Kinderrechte im Grundgesetz sind rechtlich unnötig. Alle Grundrechte im Grundgesetz gelten für Kinder genauso wie für Alte und 30-Jährige.

Grundrechte gelten für Kinder genauso wie für Erwachsene Foto: Karsten Thielker

M an muss es so klar sagen: Kinderrechte im Grundgesetz sind rechtlich völlig überflüssig. Alle Grundrechte im Grundgesetz gelten für Kinder genauso wie für Alte und 30-Jährige. Die Verankerung von Kinderrechten im Grundgesetz soll – jedenfalls nach dem jetzt vorgelegten Entwurf der Koalition – rechtlich überhaupt nichts verändern. Sie hätte nur symbolische Bedeutung, weil sie die bestehenden Rechte sichtbarer macht.

AUSGANGSMATERIAL
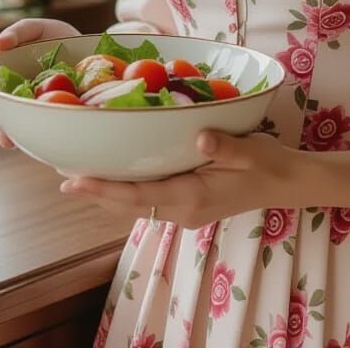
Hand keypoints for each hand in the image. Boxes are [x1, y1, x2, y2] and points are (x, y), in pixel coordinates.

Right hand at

ZIEL DER AUFGABE
Welche Bedeutung hätte die Verankerung von Kinderrechten im Grundgesetz laut dem Text über Kinderrechte im Grundgesetz?

ANTWORTFELD
Sie hätte nur symbolische Bedeutung, weil sie die bestehenden Rechte sichtbarer macht.